*EXERCISE DESCRIPTION*: Starting from the line in which "marshmallow-select" appears, output every line down to the last line of the data below, exactly and without anything more.

Plain-text document sources
□ □ □ □ □ □ □

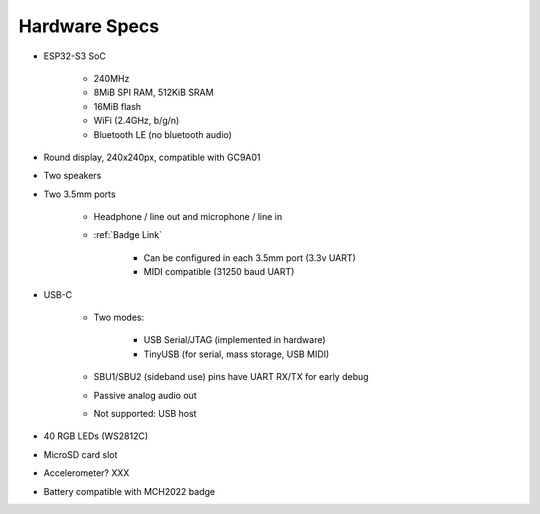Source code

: Hardware Specs
==============

* ESP32-S3 SoC

   * 240MHz
   * 8MiB SPI RAM, 512KiB SRAM
   * 16MiB flash
   * WiFi (2.4GHz, b/g/n)
   * Bluetooth LE (no bluetooth audio)

* Round display, 240x240px, compatible with GC9A01
* Two speakers
* Two 3.5mm ports

   * Headphone / line out and microphone / line in
   * :ref:`Badge Link`

      * Can be configured in each 3.5mm port (3.3v UART)
      * MIDI compatible (31250 baud UART)
* USB-C

   * Two modes:

      * USB Serial/JTAG (implemented in hardware)
      * TinyUSB (for serial, mass storage, USB MIDI)

   * SBU1/SBU2 (sideband use) pins have UART RX/TX for early debug
   * Passive analog audio out
   * Not supported: USB host

* 40 RGB LEDs (WS2812C)
* MicroSD card slot
* Accelerometer? XXX
* Battery compatible with MCH2022 badge

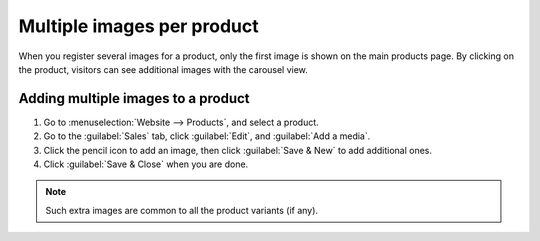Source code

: ===========================
Multiple images per product
===========================

When you register several images for a product, only the first image is shown on the main products
page. By clicking on the product, visitors can see additional images with the carousel view.

.. image:: multi_images/carousel-view.png
   :alt: Showing the carousel view.

Adding multiple images to a product
-----------------------------------

#. Go to :menuselection:`Website --> Products`, and select a product.
#. Go to the :guilabel:`Sales` tab, click :guilabel:`Edit`, and :guilabel:`Add a media`.
#. Click the pencil icon to add an image, then click :guilabel:`Save & New` to add additional ones.
#. Click :guilabel:`Save & Close` when you are done.

.. image:: multi_images/multi-images.png
   :alt: Creating extra product media.

.. note::
    Such extra images are common to all the product variants (if any).
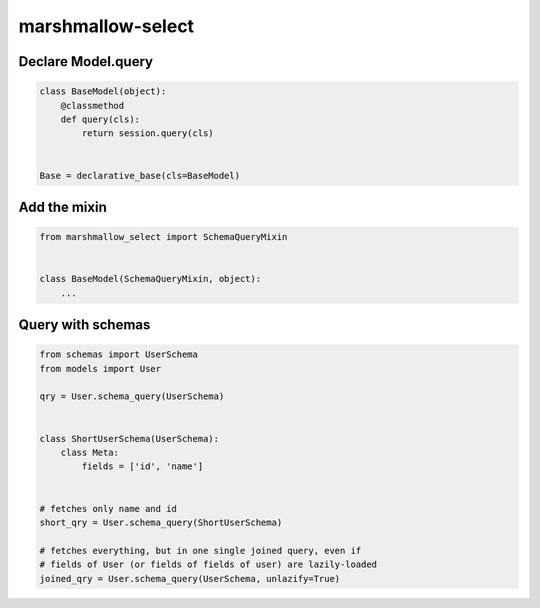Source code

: ******************
marshmallow-select
******************

Declare Model.query
===================

.. code-block:: python

    class BaseModel(object):
        @classmethod
        def query(cls):
            return session.query(cls)


    Base = declarative_base(cls=BaseModel)


Add the mixin
=============

.. code-block:: python

    from marshmallow_select import SchemaQueryMixin


    class BaseModel(SchemaQueryMixin, object):
        ...


Query with schemas
==================

.. code-block:: python

    from schemas import UserSchema
    from models import User

    qry = User.schema_query(UserSchema)


    class ShortUserSchema(UserSchema):
        class Meta:
            fields = ['id', 'name']


    # fetches only name and id
    short_qry = User.schema_query(ShortUserSchema)
    
    # fetches everything, but in one single joined query, even if
    # fields of User (or fields of fields of user) are lazily-loaded
    joined_qry = User.schema_query(UserSchema, unlazify=True)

□ □ □ □ □ □ □

*OUTPUT OF THE EXERCISE*:
marshmallow-select
******************

Declare Model.query
===================

.. code-block:: python

    class BaseModel(object):
        @classmethod
        def query(cls):
            return session.query(cls)


    Base = declarative_base(cls=BaseModel)


Add the mixin
=============

.. code-block:: python

    from marshmallow_select import SchemaQueryMixin


    class BaseModel(SchemaQueryMixin, object):
        ...


Query with schemas
==================

.. code-block:: python

    from schemas import UserSchema
    from models import User

    qry = User.schema_query(UserSchema)


    class ShortUserSchema(UserSchema):
        class Meta:
            fields = ['id', 'name']


    # fetches only name and id
    short_qry = User.schema_query(ShortUserSchema)
    
    # fetches everything, but in one single joined query, even if
    # fields of User (or fields of fields of user) are lazily-loaded
    joined_qry = User.schema_query(UserSchema, unlazify=True)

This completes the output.